(Data extracted from a collection)
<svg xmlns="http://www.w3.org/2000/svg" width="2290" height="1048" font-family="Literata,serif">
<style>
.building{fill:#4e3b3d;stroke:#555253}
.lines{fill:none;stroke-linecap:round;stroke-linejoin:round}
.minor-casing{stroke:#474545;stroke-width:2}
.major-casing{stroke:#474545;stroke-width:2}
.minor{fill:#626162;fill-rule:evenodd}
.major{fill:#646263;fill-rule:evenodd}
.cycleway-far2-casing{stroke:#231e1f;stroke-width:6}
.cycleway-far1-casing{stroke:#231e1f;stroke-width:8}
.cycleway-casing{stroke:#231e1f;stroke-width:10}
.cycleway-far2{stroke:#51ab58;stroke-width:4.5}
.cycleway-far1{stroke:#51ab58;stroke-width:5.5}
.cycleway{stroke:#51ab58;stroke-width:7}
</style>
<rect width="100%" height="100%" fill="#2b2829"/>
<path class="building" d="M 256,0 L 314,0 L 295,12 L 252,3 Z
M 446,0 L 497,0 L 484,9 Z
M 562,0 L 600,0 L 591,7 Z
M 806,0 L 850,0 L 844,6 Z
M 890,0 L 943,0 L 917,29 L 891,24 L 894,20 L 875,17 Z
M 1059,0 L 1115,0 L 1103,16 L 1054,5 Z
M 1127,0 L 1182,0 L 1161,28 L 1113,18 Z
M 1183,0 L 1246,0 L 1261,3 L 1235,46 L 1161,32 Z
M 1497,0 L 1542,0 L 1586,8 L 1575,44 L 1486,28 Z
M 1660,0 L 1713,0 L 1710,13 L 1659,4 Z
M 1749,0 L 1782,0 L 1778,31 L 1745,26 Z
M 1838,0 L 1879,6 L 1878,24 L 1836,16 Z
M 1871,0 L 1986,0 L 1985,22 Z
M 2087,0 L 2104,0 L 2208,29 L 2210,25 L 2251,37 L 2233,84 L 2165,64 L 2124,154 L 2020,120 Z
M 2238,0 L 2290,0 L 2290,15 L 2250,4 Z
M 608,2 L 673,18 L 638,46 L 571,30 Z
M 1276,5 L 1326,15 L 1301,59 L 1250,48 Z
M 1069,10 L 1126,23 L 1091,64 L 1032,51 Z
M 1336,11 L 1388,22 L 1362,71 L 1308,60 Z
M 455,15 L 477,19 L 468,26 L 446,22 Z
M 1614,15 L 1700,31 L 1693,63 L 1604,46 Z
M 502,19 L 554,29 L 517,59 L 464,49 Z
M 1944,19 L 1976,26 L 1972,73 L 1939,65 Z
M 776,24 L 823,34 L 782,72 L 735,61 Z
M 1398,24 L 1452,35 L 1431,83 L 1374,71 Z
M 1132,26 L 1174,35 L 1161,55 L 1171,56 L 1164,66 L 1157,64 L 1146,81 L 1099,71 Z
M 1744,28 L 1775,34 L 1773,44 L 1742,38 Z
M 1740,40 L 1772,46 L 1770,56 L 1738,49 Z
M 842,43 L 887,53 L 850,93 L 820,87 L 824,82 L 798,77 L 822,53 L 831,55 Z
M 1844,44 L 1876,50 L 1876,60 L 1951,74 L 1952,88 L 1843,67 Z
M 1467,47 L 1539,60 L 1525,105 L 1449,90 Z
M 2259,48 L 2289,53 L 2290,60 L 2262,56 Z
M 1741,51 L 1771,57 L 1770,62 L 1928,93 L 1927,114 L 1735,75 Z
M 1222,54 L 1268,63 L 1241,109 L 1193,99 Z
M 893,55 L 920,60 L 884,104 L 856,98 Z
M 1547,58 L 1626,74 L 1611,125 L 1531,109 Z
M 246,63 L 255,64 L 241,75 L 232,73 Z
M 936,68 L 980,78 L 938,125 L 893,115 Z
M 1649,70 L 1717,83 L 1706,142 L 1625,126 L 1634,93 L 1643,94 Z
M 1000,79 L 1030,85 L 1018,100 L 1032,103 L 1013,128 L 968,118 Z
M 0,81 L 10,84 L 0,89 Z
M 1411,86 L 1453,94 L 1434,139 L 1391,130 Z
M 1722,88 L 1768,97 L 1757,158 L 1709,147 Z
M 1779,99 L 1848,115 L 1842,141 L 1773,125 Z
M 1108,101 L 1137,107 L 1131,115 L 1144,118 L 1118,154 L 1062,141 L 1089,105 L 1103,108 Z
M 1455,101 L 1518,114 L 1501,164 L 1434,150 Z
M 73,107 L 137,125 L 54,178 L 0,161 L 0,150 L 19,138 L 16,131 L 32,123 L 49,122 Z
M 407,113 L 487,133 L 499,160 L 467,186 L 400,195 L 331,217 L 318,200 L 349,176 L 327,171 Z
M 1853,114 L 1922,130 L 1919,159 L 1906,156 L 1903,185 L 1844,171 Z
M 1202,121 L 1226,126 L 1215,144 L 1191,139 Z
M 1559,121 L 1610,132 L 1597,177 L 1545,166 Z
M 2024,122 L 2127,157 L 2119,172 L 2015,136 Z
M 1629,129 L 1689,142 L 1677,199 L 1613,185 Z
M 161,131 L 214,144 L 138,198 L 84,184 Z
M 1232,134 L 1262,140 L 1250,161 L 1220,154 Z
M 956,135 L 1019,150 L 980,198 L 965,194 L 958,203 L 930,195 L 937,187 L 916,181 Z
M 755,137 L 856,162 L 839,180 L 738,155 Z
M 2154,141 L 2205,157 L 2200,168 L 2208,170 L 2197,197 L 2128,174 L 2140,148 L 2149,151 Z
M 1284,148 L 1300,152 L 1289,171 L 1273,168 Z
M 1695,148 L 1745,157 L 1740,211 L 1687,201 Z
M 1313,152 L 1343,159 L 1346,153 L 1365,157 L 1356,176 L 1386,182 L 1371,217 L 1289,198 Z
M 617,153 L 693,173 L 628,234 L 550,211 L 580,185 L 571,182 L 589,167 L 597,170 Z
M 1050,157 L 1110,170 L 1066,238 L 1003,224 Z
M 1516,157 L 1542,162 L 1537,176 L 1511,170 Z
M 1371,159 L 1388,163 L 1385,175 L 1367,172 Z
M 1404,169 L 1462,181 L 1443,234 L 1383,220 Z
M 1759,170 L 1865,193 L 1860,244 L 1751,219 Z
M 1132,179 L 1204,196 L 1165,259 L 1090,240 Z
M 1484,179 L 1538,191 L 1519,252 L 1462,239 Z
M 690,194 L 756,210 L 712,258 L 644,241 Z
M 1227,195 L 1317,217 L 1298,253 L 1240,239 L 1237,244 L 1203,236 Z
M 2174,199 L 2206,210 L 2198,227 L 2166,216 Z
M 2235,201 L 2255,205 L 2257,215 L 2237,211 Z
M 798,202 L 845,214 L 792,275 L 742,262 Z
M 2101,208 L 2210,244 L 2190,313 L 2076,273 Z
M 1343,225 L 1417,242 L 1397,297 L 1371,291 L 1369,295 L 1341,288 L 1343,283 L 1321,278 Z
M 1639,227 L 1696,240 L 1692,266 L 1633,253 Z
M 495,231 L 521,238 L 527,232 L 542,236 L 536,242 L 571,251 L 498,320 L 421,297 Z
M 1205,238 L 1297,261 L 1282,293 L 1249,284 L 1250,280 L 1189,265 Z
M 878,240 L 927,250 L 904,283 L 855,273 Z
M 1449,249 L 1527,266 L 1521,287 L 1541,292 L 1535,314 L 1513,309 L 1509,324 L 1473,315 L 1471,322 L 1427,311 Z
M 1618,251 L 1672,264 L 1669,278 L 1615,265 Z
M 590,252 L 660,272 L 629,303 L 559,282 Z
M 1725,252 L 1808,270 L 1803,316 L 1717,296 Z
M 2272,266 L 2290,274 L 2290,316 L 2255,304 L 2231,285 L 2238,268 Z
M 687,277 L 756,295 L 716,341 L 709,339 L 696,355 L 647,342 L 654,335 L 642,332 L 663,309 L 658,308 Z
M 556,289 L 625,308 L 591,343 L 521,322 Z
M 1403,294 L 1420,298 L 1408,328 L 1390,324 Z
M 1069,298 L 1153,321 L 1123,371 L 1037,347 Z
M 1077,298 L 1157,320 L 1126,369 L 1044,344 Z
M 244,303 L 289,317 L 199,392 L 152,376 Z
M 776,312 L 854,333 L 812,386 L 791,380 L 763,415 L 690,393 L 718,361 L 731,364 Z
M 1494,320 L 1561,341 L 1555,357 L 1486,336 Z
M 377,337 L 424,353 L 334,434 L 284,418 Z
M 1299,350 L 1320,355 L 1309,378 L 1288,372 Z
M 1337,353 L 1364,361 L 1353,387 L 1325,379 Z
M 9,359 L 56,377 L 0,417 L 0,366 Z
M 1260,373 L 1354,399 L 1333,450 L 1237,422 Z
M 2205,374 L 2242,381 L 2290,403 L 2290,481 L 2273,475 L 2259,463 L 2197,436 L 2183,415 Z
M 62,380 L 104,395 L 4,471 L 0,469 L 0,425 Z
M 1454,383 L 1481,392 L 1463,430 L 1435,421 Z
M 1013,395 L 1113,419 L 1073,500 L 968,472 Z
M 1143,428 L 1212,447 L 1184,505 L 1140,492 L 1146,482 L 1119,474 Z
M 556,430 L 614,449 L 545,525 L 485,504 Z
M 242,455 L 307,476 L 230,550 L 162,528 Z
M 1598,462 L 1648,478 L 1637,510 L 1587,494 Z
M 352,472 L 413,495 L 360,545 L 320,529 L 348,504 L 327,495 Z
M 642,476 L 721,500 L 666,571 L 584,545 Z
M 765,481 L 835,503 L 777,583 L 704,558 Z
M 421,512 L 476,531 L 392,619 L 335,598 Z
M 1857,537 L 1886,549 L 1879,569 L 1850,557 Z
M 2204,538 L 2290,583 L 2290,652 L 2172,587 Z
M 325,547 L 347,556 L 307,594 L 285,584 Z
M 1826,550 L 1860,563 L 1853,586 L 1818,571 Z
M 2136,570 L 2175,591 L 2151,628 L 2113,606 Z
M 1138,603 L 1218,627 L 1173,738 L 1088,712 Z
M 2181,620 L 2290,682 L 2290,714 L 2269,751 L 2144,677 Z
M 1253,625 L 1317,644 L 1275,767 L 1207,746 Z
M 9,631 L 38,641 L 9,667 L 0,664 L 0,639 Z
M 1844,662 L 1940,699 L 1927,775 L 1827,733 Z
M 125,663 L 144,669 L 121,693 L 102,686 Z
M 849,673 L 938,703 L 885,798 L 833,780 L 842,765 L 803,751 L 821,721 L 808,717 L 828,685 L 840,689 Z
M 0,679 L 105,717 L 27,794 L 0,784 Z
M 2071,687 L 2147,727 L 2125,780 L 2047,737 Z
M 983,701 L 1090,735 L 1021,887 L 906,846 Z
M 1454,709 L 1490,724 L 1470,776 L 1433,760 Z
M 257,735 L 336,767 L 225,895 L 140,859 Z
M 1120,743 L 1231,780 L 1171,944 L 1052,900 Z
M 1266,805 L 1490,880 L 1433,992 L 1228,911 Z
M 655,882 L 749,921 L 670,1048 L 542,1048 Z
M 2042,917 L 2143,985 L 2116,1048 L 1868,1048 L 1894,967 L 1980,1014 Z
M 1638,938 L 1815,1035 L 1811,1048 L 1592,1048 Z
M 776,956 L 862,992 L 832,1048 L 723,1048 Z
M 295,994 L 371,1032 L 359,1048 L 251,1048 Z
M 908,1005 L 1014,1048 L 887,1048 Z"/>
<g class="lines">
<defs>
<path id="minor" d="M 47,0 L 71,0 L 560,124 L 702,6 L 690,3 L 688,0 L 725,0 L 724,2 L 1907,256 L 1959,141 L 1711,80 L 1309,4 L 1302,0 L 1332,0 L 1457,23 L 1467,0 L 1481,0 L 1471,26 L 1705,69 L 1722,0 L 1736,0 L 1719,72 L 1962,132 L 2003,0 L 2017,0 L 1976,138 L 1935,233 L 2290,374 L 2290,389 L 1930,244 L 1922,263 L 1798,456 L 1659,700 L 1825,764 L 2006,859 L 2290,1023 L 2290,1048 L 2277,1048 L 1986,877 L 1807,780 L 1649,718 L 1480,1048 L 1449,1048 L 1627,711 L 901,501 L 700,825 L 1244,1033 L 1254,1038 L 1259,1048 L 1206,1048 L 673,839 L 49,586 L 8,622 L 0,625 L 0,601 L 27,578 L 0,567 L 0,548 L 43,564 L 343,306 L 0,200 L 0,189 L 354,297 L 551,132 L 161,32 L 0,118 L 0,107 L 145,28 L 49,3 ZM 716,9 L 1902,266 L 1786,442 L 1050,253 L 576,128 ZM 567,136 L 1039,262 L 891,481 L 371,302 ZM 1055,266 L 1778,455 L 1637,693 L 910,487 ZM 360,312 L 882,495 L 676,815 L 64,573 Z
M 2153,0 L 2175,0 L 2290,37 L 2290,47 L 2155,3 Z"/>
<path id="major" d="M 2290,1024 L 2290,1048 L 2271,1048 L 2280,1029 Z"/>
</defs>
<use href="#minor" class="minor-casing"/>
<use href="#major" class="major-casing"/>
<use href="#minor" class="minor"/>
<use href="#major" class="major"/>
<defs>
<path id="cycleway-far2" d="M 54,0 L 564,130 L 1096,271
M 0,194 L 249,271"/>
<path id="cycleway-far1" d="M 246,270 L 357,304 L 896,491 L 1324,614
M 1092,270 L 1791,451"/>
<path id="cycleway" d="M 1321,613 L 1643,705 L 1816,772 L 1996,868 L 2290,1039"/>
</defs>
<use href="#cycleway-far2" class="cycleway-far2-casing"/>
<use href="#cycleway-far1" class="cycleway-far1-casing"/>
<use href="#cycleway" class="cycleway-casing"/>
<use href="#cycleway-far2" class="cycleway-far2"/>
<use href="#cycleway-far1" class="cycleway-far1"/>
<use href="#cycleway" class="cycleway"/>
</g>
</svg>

**ACTION ITEM:** Look through the data above for the string "evenodd" and copy every line where it appears.

**SOLUTION FOR THIS PROBLEM:**
.minor{fill:#626162;fill-rule:evenodd}
.major{fill:#646263;fill-rule:evenodd}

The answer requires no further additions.